Results: CIB injections to 12-week-old female mice (120 µg/kg thrice weekly for 4 weeks) resulted in a significant increase in tissue mineral density in cortical bone by 5.8% (1416.4±39.27 vs 1338.74±16.56 mgHA/cm 3) and in trabecular bone by 5.2% (1056.52±30.94 vs 1004.13±16.91 mg HA/cm 3) (n=10 in each group, p< 0.05 versus saline-injected controls), as measured by microCT (Figure 1A).

To evaluate the capacity of CIB to attenuate EPO mediated bone loss, we administered CIB (300 µg/kg) for 5 consecutive days, to 13-week-old female mice that also received 2 injections of 120U EPO on days 1 and 4. Flow cytometry analysis revealed a 1.8-fold reduction in the number of osteoclast progenitors, defined as Lin -CD11b CD115 +Ly6C hi, in the EPO + CIB injected mice, compared to the mice injected with EPO alone (n=7 in each group, p< 0.05). Hemoglobin levels and TER119 + bone marrow (BM) erythroid progenitors were similar in both groups.

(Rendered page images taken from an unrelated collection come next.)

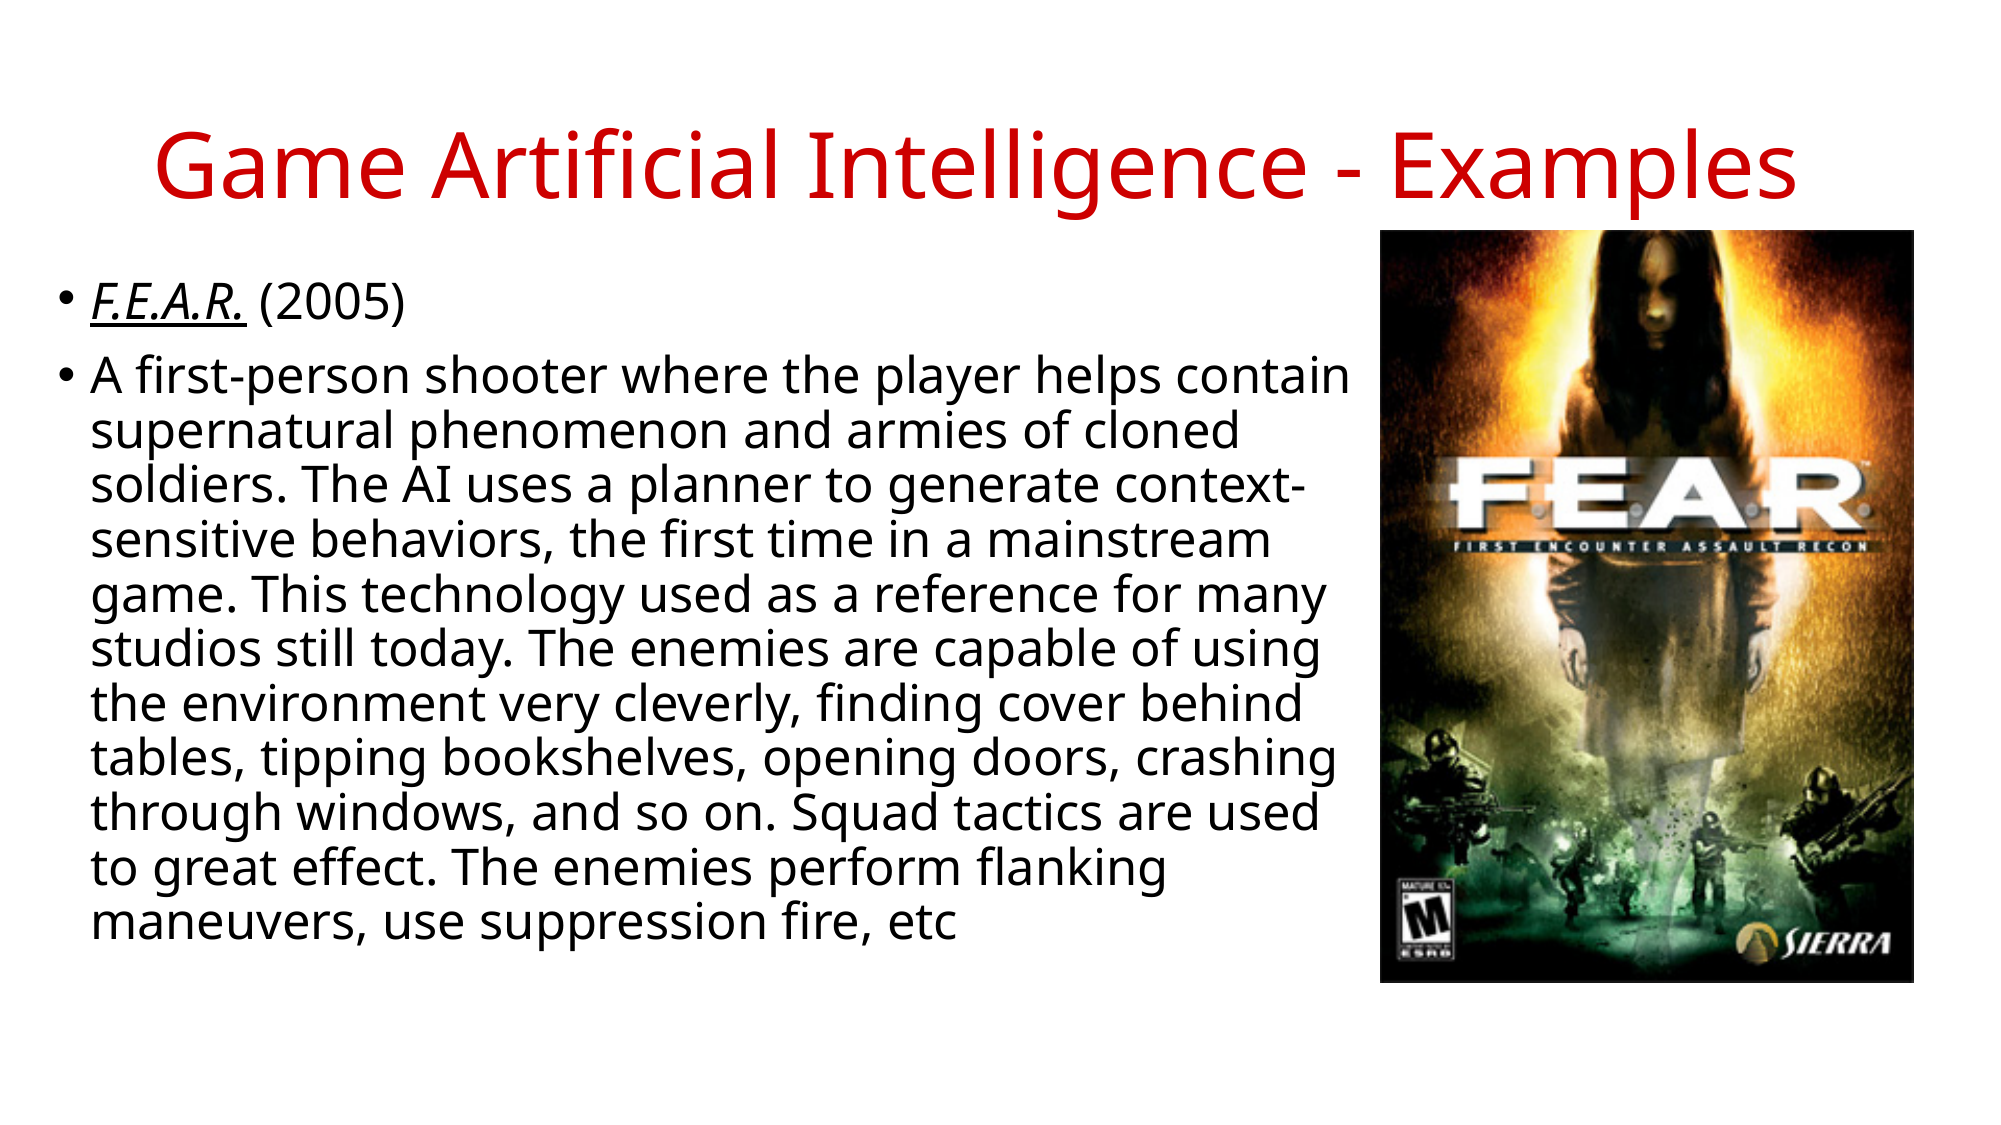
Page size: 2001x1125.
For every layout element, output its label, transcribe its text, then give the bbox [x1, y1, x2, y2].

picture [1380, 230, 1914, 983]
list F.E.A.R. (2005) A first-person shooter where the player helps contain supernatural phenomenon and armies of cloned soldiers. The AI uses a planner to generate context-sensitive behaviors, the first time in a mainstream game. This technology used as a reference for many studios still today. The enemies are capable of using the environment very cleverly, finding cover behind tables, tipping bookshelves, opening doors, crashing through windows, and so on. Squad tactics are used to great effect. The enemies perform flanking maneuvers, use suppression fire, etc [42, 262, 1381, 1005]
title Game Artificial Intelligence - Examples [137, 59, 1863, 262]
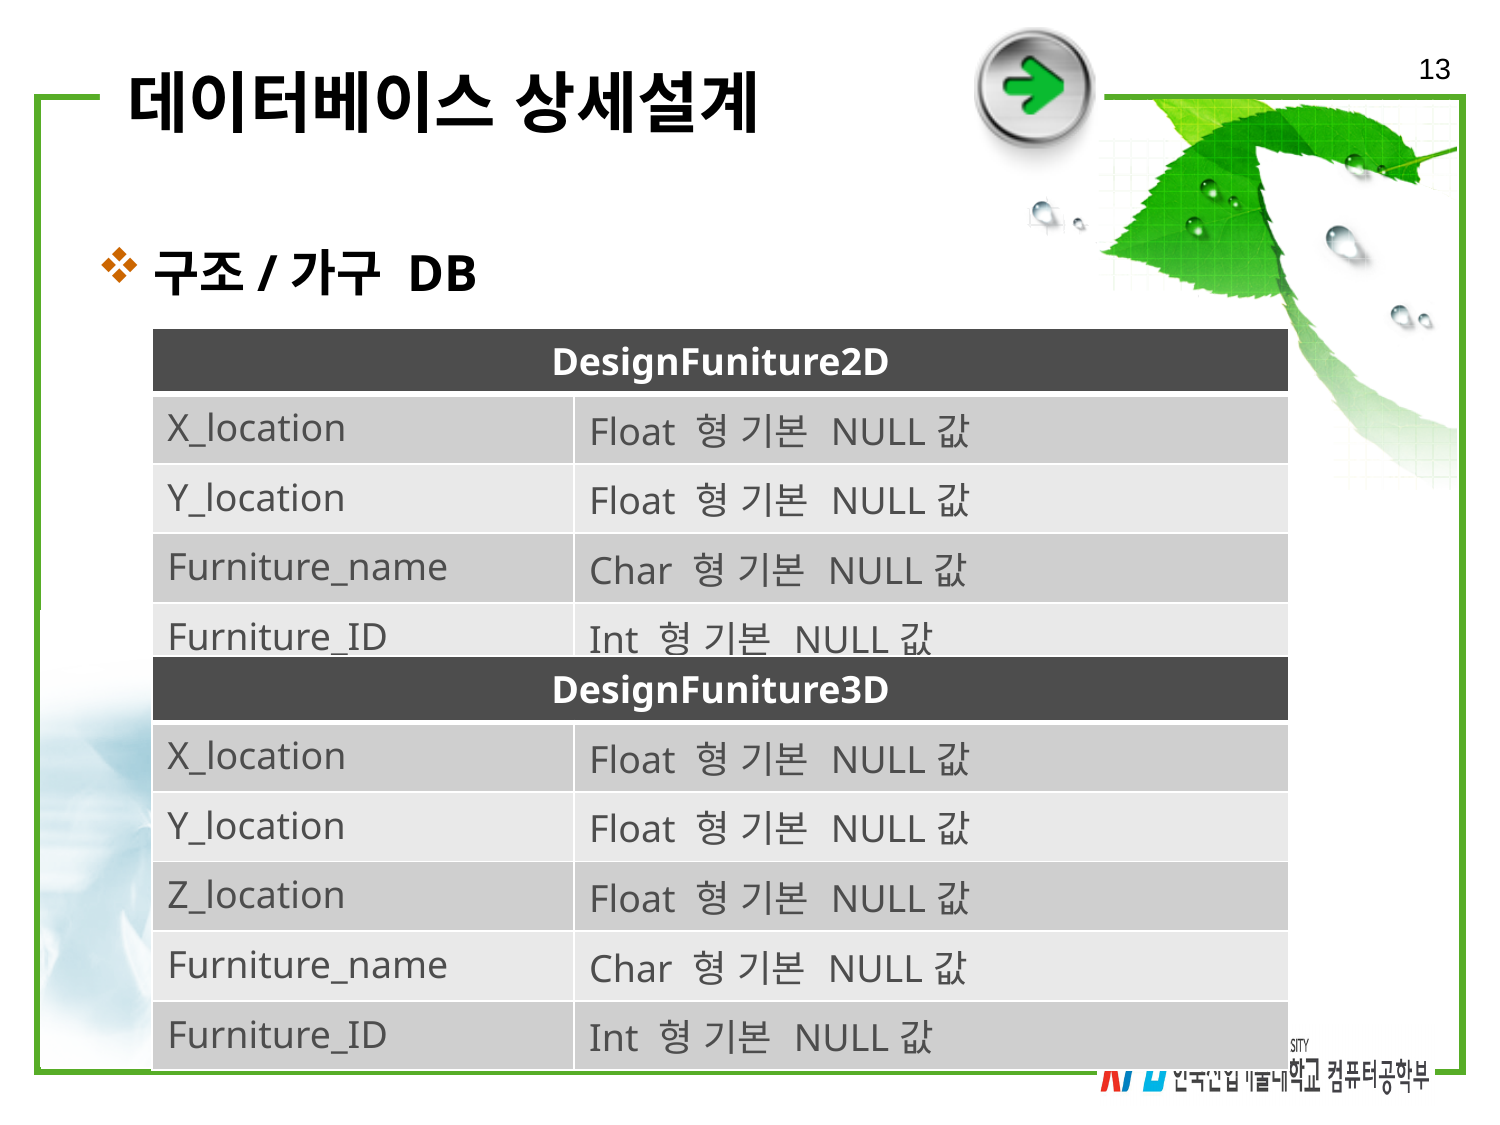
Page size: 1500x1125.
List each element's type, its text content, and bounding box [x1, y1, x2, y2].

table_cell Char 형 기본 NULL값 [575, 534, 1288, 602]
table_cell Furniture_ID [153, 604, 573, 655]
table_cell Y_location [153, 793, 573, 861]
table_cell Float 형 기본 NULL값 [575, 725, 1288, 791]
table_cell Z_location [153, 862, 573, 930]
title 데이터베이스 상세설계 [112, 54, 875, 147]
table_cell Float 형 기본 NULL값 [575, 397, 1288, 463]
table_header DesignFuniture2D [153, 329, 1288, 391]
picture [1097, 1024, 1435, 1106]
slide_number 13 [1116, 42, 1467, 83]
table_cell Float 형 기본 NULL값 [575, 465, 1288, 532]
table_cell X_location [153, 725, 573, 791]
table_cell Int 형 기본 NULL값 [575, 604, 1288, 655]
picture [974, 27, 1457, 518]
table_cell Y_location [153, 465, 573, 532]
table_cell Furniture_ID [153, 1002, 573, 1069]
table_cell Char 형 기본 NULL값 [575, 932, 1288, 1000]
list 구조/가구 DB [82, 234, 1432, 1009]
table_header DesignFuniture3D [153, 657, 1288, 720]
table_cell X_location [153, 397, 573, 463]
table_cell Float 형 기본 NULL값 [575, 793, 1288, 861]
picture [40, 610, 151, 1067]
picture [1152, 1071, 1159, 1080]
table_cell Furniture_name [153, 534, 573, 602]
table_cell Furniture_name [153, 932, 573, 1000]
table_cell Float 형 기본 NULL값 [575, 862, 1288, 930]
table_cell Int 형 기본 NULL값 [575, 1002, 1288, 1069]
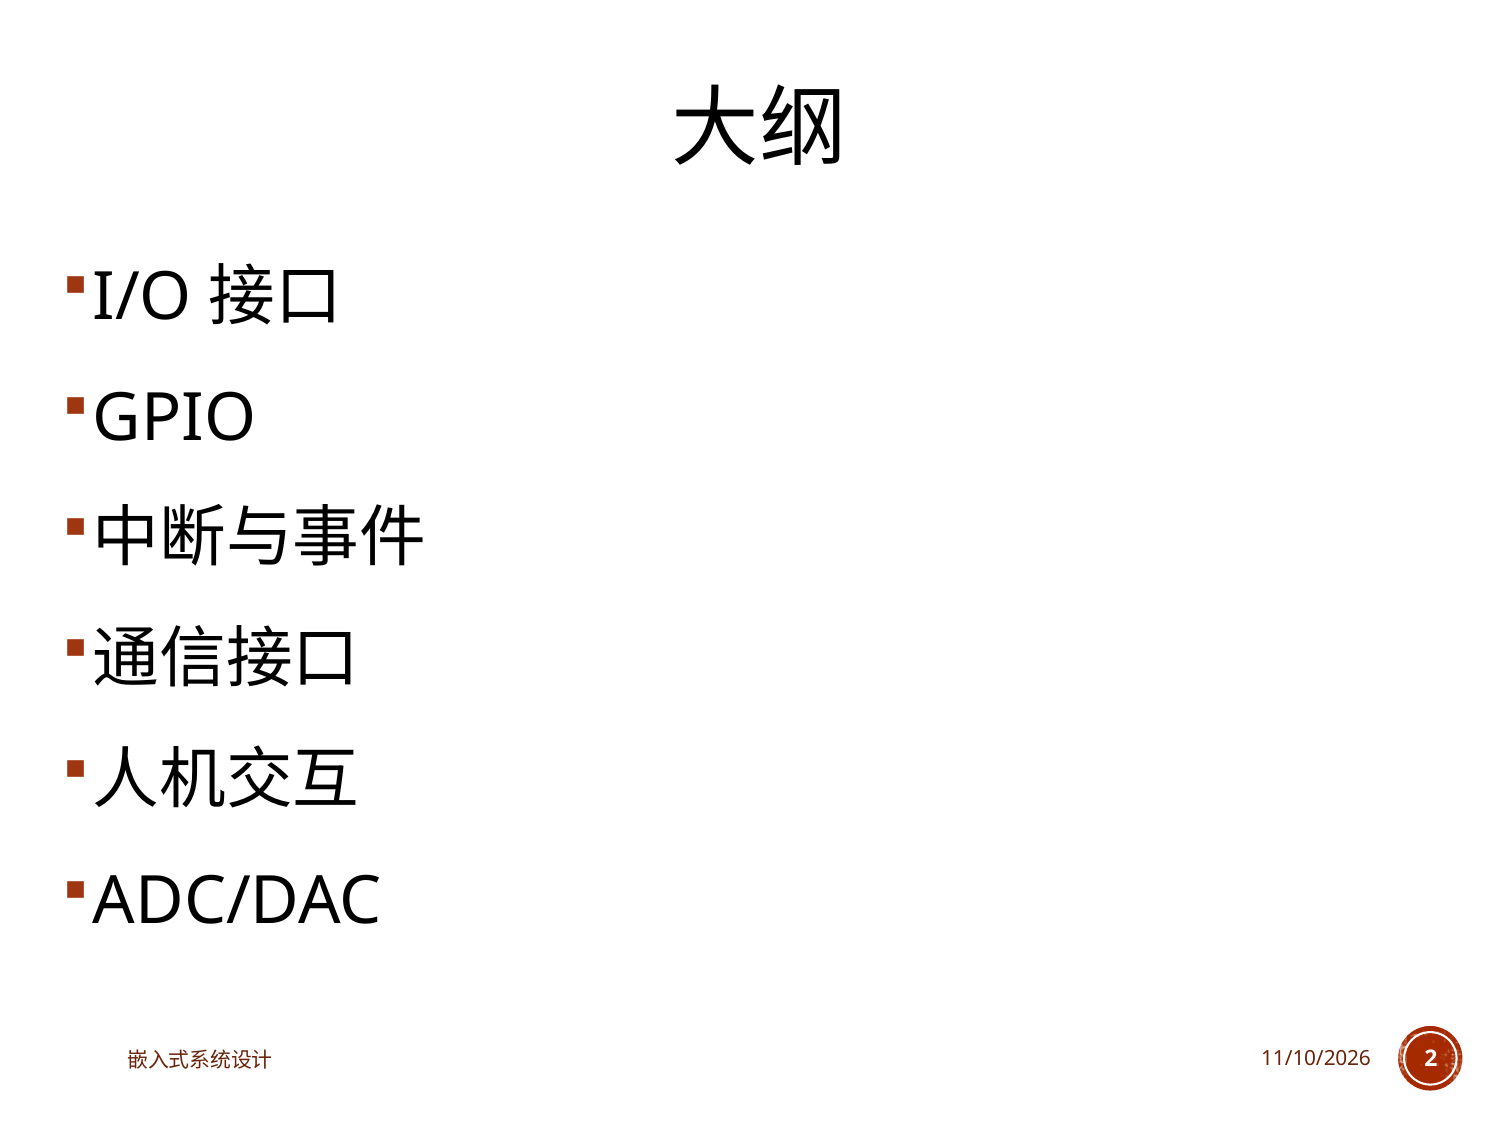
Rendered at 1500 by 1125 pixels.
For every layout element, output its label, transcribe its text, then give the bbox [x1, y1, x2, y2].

list I/O接口 GPIO 中断与事件 通信接口 人机交互 ADC/DAC [47, 228, 1471, 1013]
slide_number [982, 1028, 1386, 1089]
slide_number 2 [1391, 1028, 1471, 1089]
footer 嵌入式系统设计 [112, 1028, 891, 1089]
title 大纲 [47, 46, 1471, 215]
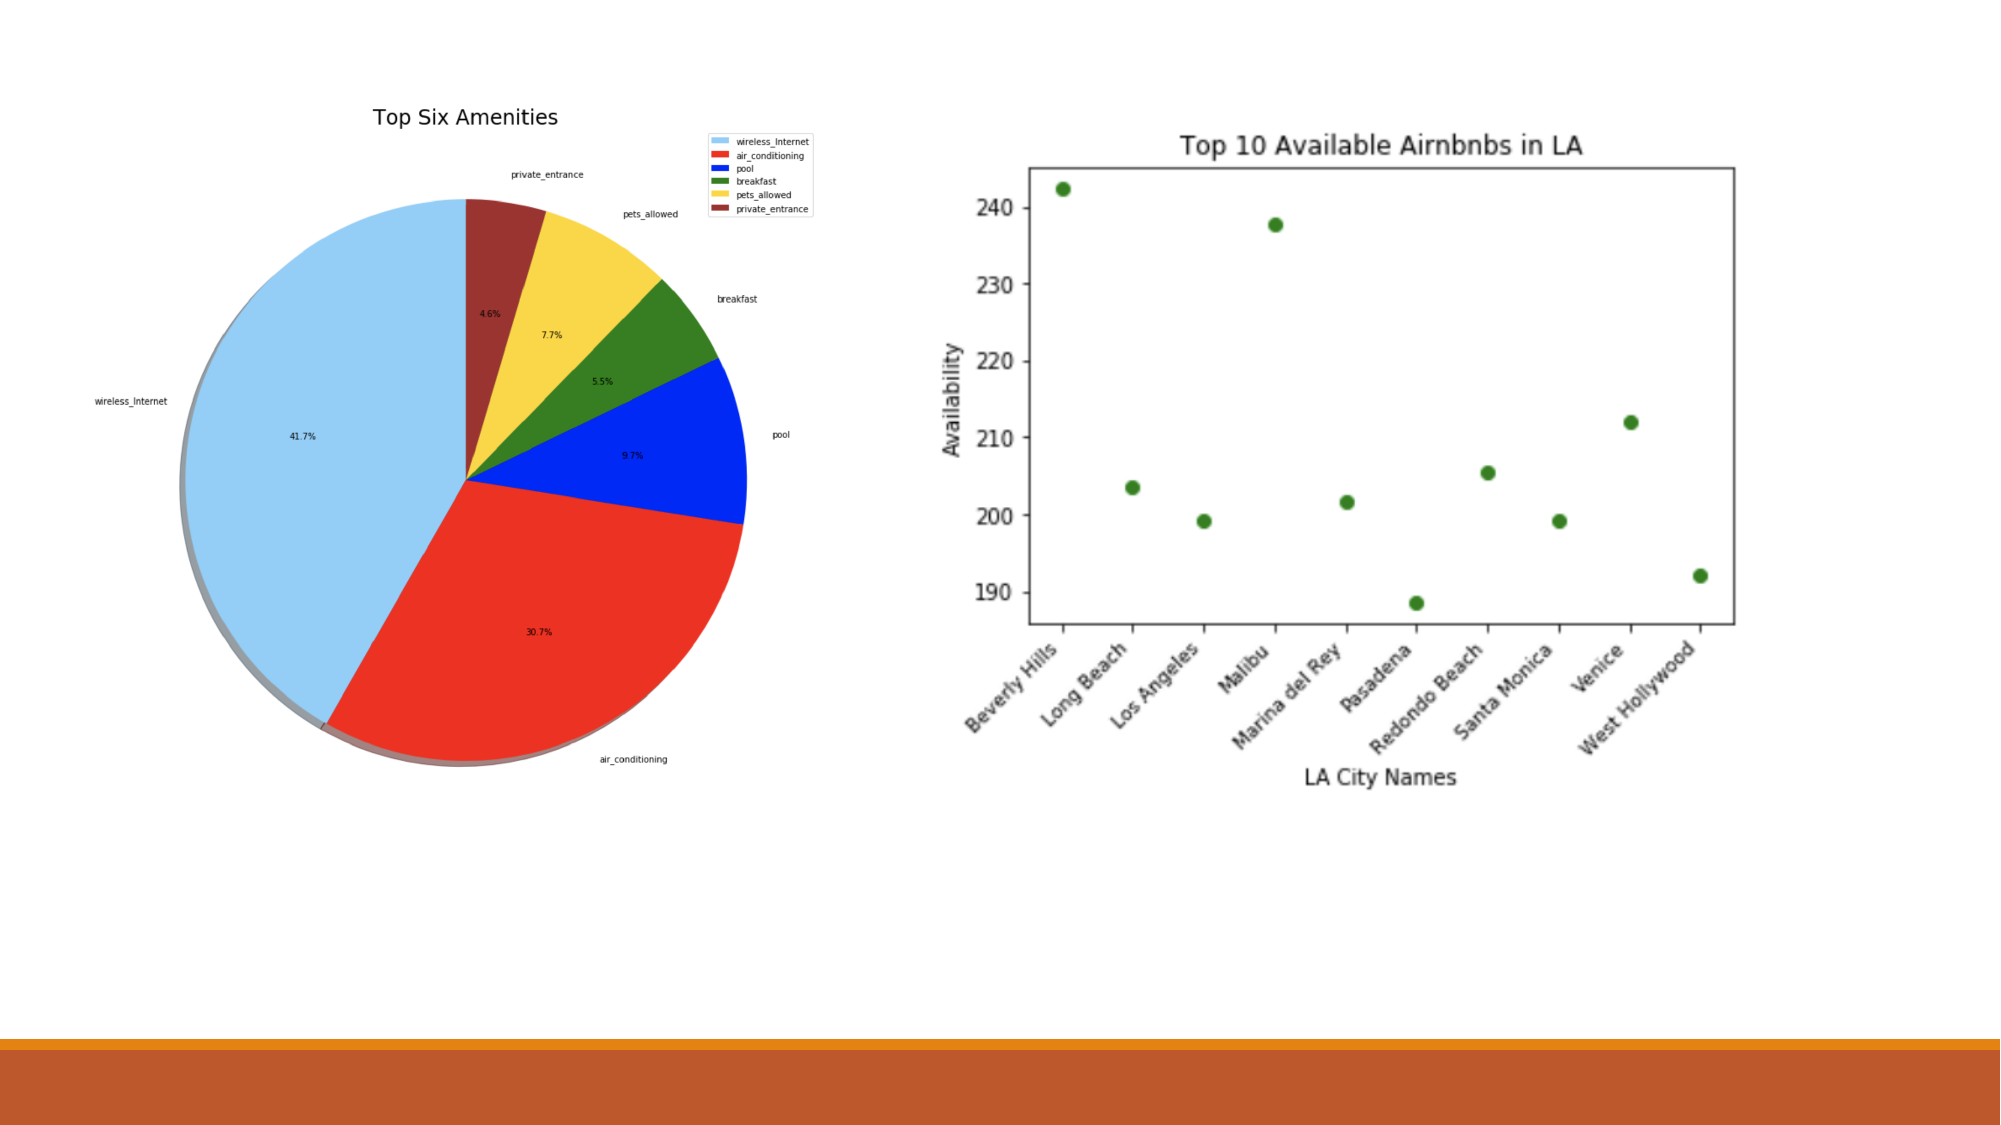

In vitro, EPO administration to BM-derived macrophages (BMDM) enhanced osteoclastogenesis, whereas CIB had an opposite, dose-dependent effect. Combining CIB with EPO inhibited osteoclastogenesis in BMDM, suggesting that CIB overrides the pro-osteoclastogenic effect of EPO (Figure 1B).

Conclusions: Our findings highlight the increasing complexity of EPOR signaling in bone and pave the way for clinical translation through potential combination therapy of EPO and CIB in anemic and in cancer patients. Adjunctive administration of CIB may prevent or attenuate bone loss while preserving the erythropoietic actions of EPO.

This study was supported by a grant from the Dotan Hemato-oncology Fund, the Cancer Biology Research Center, Tel Aviv University to DN and YG.


No relevant conflicts of interest to declare.